Problem requirements
Output the part of the holiday traditions text that starts at "This experience really" and ends after "with my parenting.", copied word for word.

Document section
☆ ☆ ☆ ☆

A little background before I dig into this week’s topic about the holidays, specifically things like Santa and that little Elf and some of celebrations that go along with the Christmas. For those of you who don’t know, I grew up in the Middle East until Middle School and then later worked there as an educator for a couple years where I met my husband. I’ve been very fortunate to have been exposed to a lot of cultural traditions growing up. As a part of that I have friends who shared their stories and insights with me over the years. One of the cool things about where I grew up was this idea that we shared in celebrations. So I learned a ton about things like Ramadan, Eid and friends always wished me well during the holiday season.

 

This experience really helped shape me as a person and it something I brought to being educator working with diverse students. Fast forward a few years, when I owned a preschool, every year I moved further and further away from traditional approaches to the holidays. 

 

I started to rethink things like Santa, gift giving, the elf etc because it became more and more important to me that I support a variety of people and it also brought forward some values that I don’t actually support and didn’t align with my parenting.

☆ ☆ ☆ ☆

Dataset excerpts
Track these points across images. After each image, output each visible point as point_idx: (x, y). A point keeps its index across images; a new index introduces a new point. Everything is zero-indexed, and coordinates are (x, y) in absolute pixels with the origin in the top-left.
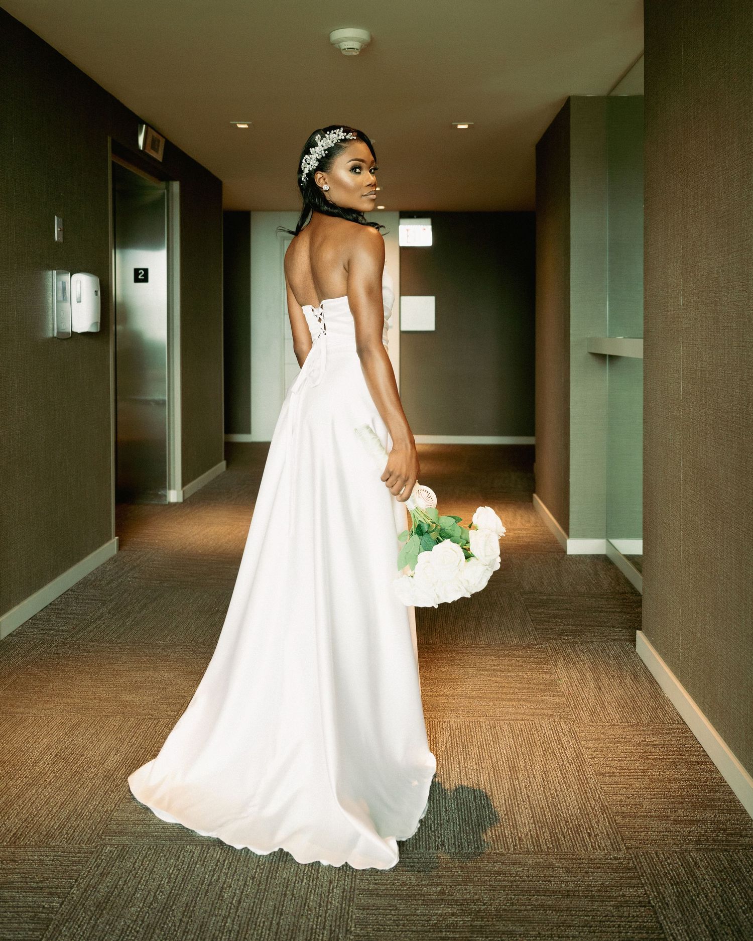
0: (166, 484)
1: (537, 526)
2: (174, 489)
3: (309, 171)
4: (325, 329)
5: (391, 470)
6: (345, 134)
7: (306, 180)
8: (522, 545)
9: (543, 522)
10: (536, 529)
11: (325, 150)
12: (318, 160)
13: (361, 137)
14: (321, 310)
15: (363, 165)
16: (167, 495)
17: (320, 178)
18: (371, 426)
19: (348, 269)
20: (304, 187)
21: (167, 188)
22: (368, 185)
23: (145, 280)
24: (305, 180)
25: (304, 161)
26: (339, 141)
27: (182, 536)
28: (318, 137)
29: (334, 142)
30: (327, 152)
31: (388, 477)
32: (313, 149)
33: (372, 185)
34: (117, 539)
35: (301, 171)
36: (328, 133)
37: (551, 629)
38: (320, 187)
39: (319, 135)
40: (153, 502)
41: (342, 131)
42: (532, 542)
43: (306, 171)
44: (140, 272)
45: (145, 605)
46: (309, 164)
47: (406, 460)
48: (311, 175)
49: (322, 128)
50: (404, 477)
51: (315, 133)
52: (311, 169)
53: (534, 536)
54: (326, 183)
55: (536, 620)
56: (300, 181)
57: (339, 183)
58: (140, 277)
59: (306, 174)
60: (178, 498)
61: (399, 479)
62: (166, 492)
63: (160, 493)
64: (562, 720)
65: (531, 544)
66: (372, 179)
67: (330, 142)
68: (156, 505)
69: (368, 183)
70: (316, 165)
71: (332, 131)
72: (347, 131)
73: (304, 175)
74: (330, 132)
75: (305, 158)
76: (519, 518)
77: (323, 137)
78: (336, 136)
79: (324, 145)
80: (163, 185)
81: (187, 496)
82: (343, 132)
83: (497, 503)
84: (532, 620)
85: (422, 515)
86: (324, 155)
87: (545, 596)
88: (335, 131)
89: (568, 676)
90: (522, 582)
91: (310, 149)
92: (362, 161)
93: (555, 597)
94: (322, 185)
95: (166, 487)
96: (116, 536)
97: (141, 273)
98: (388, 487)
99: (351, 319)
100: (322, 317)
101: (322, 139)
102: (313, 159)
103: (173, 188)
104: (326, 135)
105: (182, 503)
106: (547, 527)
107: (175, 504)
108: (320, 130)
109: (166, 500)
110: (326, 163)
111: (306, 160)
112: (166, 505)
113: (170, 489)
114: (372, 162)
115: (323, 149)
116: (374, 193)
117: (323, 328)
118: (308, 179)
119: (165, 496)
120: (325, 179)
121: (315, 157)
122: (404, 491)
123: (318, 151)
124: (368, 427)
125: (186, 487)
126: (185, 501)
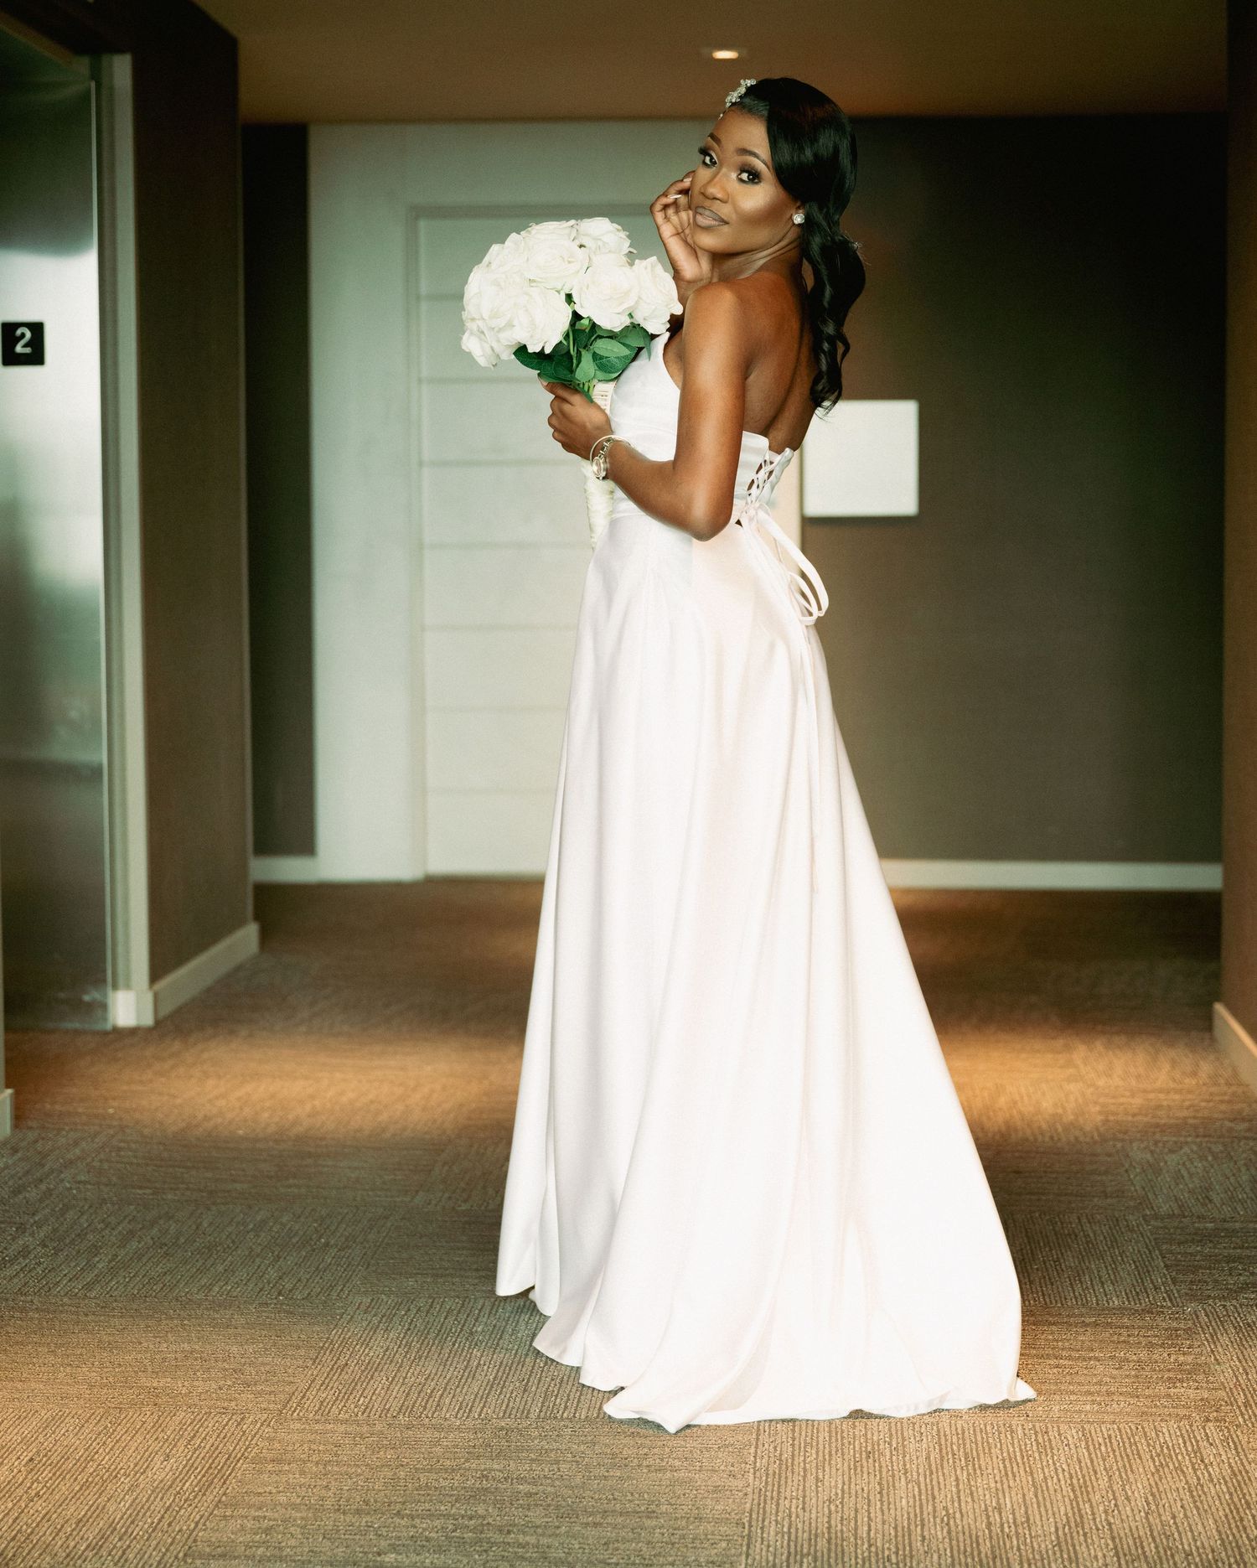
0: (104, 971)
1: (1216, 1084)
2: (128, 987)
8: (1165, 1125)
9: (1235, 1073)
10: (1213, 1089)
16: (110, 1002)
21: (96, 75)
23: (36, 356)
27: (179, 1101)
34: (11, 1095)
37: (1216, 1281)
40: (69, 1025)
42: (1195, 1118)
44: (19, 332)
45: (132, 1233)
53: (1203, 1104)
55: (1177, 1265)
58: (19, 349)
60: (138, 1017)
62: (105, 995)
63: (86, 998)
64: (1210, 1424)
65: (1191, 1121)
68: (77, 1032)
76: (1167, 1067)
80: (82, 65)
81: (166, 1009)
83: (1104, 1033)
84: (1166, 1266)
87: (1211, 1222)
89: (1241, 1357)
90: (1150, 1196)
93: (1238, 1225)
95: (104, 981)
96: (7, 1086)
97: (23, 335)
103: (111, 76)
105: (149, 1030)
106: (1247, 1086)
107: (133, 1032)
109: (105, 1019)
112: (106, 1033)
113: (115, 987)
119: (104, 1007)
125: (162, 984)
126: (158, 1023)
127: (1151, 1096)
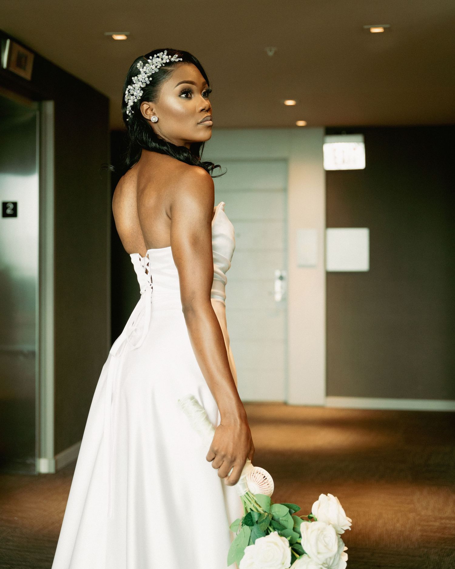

☆ ☆ ☆ ☆

Answer section
This experience really helped shape me as a person and it something I brought to being educator working with diverse students. Fast forward a few years, when I owned a preschool, every year I moved further and further away from traditional approaches to the holidays. 

 

I started to rethink things like Santa, gift giving, the elf etc because it became more and more important to me that I support a variety of people and it also brought forward some values that I don’t actually support and didn’t align with my parenting.